+++ Records provided +++
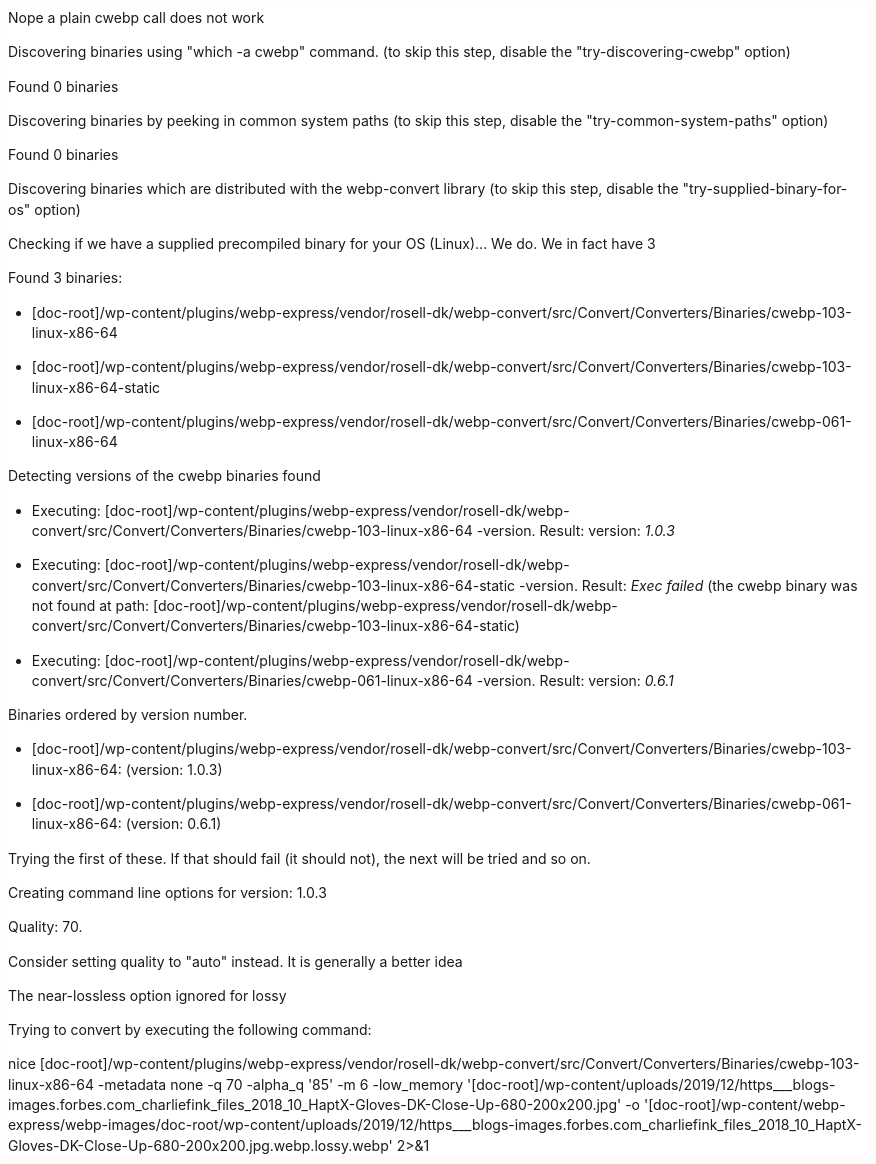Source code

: Nope a plain cwebp call does not work

Discovering binaries using "which -a cwebp" command. (to skip this step, disable the "try-discovering-cwebp" option)

Found 0 binaries

Discovering binaries by peeking in common system paths (to skip this step, disable the "try-common-system-paths" option)

Found 0 binaries

Discovering binaries which are distributed with the webp-convert library (to skip this step, disable the "try-supplied-binary-for-os" option)

Checking if we have a supplied precompiled binary for your OS (Linux)... We do. We in fact have 3

Found 3 binaries: 

- [doc-root]/wp-content/plugins/webp-express/vendor/rosell-dk/webp-convert/src/Convert/Converters/Binaries/cwebp-103-linux-x86-64

- [doc-root]/wp-content/plugins/webp-express/vendor/rosell-dk/webp-convert/src/Convert/Converters/Binaries/cwebp-103-linux-x86-64-static

- [doc-root]/wp-content/plugins/webp-express/vendor/rosell-dk/webp-convert/src/Convert/Converters/Binaries/cwebp-061-linux-x86-64

Detecting versions of the cwebp binaries found

- Executing: [doc-root]/wp-content/plugins/webp-express/vendor/rosell-dk/webp-convert/src/Convert/Converters/Binaries/cwebp-103-linux-x86-64 -version. Result: version: *1.0.3*

- Executing: [doc-root]/wp-content/plugins/webp-express/vendor/rosell-dk/webp-convert/src/Convert/Converters/Binaries/cwebp-103-linux-x86-64-static -version. Result: *Exec failed* (the cwebp binary was not found at path: [doc-root]/wp-content/plugins/webp-express/vendor/rosell-dk/webp-convert/src/Convert/Converters/Binaries/cwebp-103-linux-x86-64-static)

- Executing: [doc-root]/wp-content/plugins/webp-express/vendor/rosell-dk/webp-convert/src/Convert/Converters/Binaries/cwebp-061-linux-x86-64 -version. Result: version: *0.6.1*

Binaries ordered by version number.

- [doc-root]/wp-content/plugins/webp-express/vendor/rosell-dk/webp-convert/src/Convert/Converters/Binaries/cwebp-103-linux-x86-64: (version: 1.0.3)

- [doc-root]/wp-content/plugins/webp-express/vendor/rosell-dk/webp-convert/src/Convert/Converters/Binaries/cwebp-061-linux-x86-64: (version: 0.6.1)

Trying the first of these. If that should fail (it should not), the next will be tried and so on.

Creating command line options for version: 1.0.3

Quality: 70. 

Consider setting quality to "auto" instead. It is generally a better idea

The near-lossless option ignored for lossy

Trying to convert by executing the following command:

nice [doc-root]/wp-content/plugins/webp-express/vendor/rosell-dk/webp-convert/src/Convert/Converters/Binaries/cwebp-103-linux-x86-64 -metadata none -q 70 -alpha_q '85' -m 6 -low_memory '[doc-root]/wp-content/uploads/2019/12/https___blogs-images.forbes.com_charliefink_files_2018_10_HaptX-Gloves-DK-Close-Up-680-200x200.jpg' -o '[doc-root]/wp-content/webp-express/webp-images/doc-root/wp-content/uploads/2019/12/https___blogs-images.forbes.com_charliefink_files_2018_10_HaptX-Gloves-DK-Close-Up-680-200x200.jpg.webp.lossy.webp' 2>&1
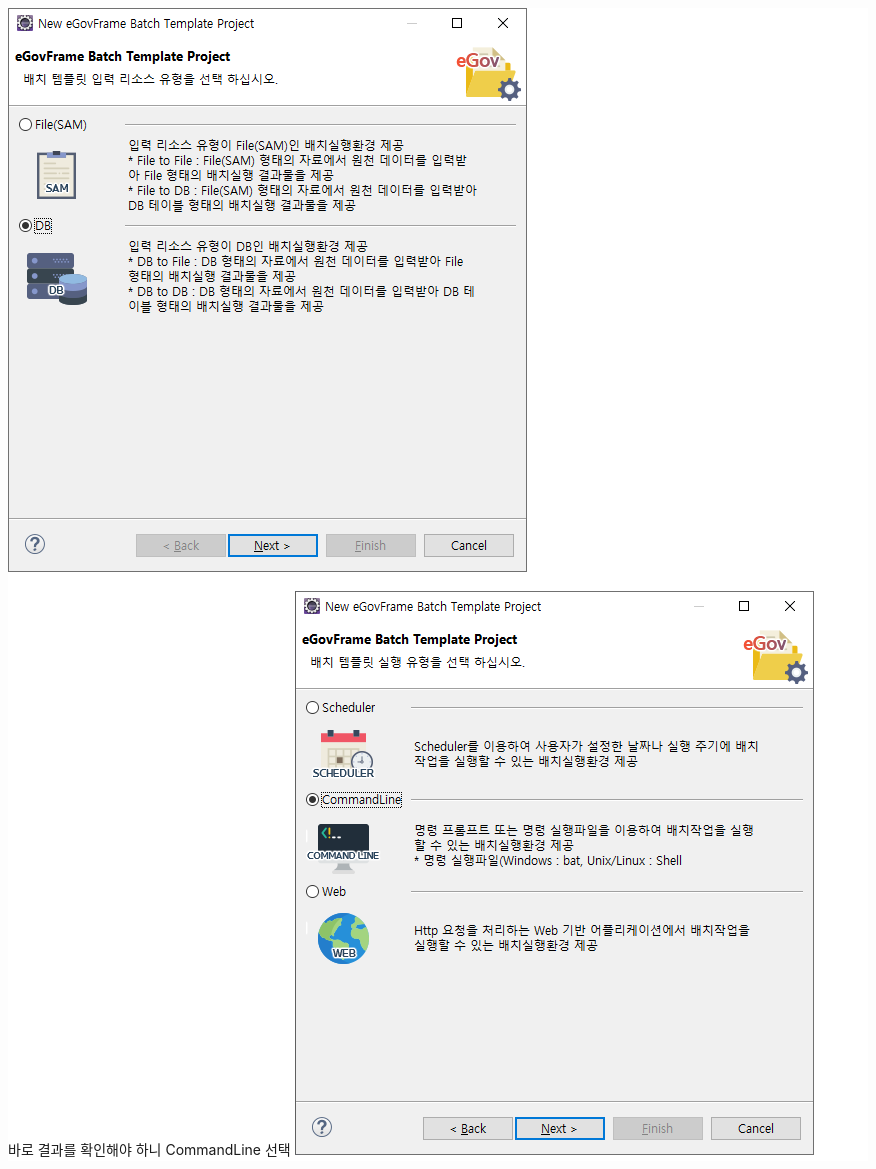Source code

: ![new_project_02](/images/egov_batch/new_project_02.png)

바로 결과를 확인해야 하니 CommandLine 선택
![new_project_03](/images/egov_batch/new_project_03.png)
+++
● Work to complete
Please return the lines above that run from the line containing "Trying the first" to the line containing "Consider setting quality", inclusive, exactly and with no other lines.

● Exercise result
Trying the first of these. If that should fail (it should not), the next will be tried and so on.

Creating command line options for version: 1.0.3

Quality: 70. 

Consider setting quality to "auto" instead. It is generally a better idea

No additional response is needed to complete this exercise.